#### [EXERCISE MATERIAL]
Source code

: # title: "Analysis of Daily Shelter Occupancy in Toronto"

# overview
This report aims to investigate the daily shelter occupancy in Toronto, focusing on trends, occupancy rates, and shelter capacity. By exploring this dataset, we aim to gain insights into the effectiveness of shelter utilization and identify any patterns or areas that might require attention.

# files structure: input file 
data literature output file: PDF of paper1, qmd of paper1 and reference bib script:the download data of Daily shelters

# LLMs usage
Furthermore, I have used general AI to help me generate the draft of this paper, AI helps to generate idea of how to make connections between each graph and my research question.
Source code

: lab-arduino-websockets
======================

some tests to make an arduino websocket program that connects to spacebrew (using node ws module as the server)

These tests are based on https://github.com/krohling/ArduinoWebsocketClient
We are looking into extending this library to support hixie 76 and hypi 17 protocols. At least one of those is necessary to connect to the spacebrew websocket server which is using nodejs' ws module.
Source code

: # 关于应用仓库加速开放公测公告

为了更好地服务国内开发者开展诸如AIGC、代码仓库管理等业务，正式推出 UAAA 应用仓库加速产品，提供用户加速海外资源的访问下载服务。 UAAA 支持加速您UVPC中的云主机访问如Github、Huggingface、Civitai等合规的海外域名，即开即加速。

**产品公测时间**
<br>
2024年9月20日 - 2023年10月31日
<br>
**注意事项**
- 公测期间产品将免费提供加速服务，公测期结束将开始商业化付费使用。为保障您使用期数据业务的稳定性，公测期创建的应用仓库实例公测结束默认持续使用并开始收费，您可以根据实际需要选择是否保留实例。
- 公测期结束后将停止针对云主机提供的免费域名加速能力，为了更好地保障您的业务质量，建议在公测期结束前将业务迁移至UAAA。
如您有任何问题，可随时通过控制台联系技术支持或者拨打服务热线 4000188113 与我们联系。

#### [YOUR ASSIGNMENT]
Check the listing above for lines containing the string "Toronto", and copy each one.

#### [TASK ANSWER]
: # title: "Analysis of Daily Shelter Occupancy in Toronto"
This report aims to investigate the daily shelter occupancy in Toronto, focusing on trends, occupancy rates, and shelter capacity. By exploring this dataset, we aim to gain insights into the effectiveness of shelter utilization and identify any patterns or areas that might require attention.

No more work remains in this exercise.